When I first saw the title of this thread, I thought you had a complaint about Johns bushings. Turns out it's a storage problem. I still have mine in the little bags they came in. You could turn a couple of scrap blanks and leave the bushings on them the way they would be on a finished pen. Just an idea.


----------



## johnnycnc (Sep 6, 2011)

Steve,
In the beginning, I used a vibrating etcher to mark them... just don't have time enough for that now. 
I'm glad you found a solution!
I use a sharpie with hash marks on the o.d. of my cigar sets, always do them in a certain order, to keep those straight.


----------



## Steve Busey (Sep 6, 2011)

johnnycnc said:


> I use a sharpie with hash marks on the o.d. of my cigar sets, always do them in a certain order, to keep those straight.

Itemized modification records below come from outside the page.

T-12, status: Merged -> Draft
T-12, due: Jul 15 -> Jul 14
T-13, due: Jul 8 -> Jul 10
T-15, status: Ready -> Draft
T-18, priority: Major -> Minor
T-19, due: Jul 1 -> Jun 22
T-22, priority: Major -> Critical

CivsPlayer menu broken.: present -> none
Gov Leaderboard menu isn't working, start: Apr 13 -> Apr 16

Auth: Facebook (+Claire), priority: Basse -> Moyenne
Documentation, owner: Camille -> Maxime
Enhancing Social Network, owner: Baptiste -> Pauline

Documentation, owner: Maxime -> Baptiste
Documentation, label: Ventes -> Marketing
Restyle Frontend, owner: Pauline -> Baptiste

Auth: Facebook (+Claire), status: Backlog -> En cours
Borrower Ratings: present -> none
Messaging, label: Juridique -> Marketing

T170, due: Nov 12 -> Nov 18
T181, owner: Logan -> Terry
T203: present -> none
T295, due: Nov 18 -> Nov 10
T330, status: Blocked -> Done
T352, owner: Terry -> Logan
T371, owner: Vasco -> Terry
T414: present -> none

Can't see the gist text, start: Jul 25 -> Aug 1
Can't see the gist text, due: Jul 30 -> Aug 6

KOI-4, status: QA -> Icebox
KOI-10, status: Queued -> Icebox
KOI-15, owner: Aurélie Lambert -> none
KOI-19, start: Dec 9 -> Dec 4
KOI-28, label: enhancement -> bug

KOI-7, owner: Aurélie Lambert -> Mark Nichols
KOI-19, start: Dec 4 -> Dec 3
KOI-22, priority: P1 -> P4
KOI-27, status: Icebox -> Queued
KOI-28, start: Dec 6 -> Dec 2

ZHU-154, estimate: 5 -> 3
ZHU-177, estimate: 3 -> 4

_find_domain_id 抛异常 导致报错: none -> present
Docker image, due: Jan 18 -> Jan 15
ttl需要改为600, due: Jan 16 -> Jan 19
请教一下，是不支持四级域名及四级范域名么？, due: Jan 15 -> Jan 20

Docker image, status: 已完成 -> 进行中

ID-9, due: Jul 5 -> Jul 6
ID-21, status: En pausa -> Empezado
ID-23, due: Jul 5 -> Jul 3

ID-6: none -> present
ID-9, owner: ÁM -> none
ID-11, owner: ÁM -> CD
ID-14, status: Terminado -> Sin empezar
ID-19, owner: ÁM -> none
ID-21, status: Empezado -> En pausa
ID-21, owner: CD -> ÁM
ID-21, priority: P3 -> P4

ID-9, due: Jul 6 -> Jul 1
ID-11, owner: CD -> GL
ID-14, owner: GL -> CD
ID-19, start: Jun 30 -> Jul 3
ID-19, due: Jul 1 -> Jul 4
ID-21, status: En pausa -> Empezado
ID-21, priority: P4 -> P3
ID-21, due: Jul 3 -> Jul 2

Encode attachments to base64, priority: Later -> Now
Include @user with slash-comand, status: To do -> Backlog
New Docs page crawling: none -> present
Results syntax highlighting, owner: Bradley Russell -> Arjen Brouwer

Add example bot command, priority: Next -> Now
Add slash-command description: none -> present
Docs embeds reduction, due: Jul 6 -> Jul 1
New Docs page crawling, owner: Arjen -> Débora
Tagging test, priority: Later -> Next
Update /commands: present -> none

Tried that, John, but the marks would quickly disappear during MM or finishing. The "inner end" works out to be the safest place I can find.


----------



## Steve Busey (Sep 6, 2011)

dalecamino said:


> When I first saw the title of this thread, I thought you had a complaint about Johns bushings.



Never happen! :wink:


----------



## Steve Busey (Sep 6, 2011)

sbell111 said:


> My solution was to buy a few of these boxes from HF



Not as pretty as yours, but here's what I use:


----------



## sbell111 (Sep 7, 2011)

Steve Busey said:


> sbell111 said:
> 
> 
> > My solution was to buy a few of these boxes from HF
> ...


Yours is a pretty sweet solution.  When I read your earlier comment, I envisioned one bottle with several sets of bushings in it.


----------



## nava1uni (Sep 8, 2011)

I use a dremel engraver and mark the order that they fit on the end.  It isn't removed during turning or finishing.


----------



## Rangertrek (Sep 9, 2011)

My simple solution for these bushings was to take a file and just mark the side of each piece with a l  ll  lll   X  etc.  The go in order 1-4.
Worked for me, keeps them straight.


----------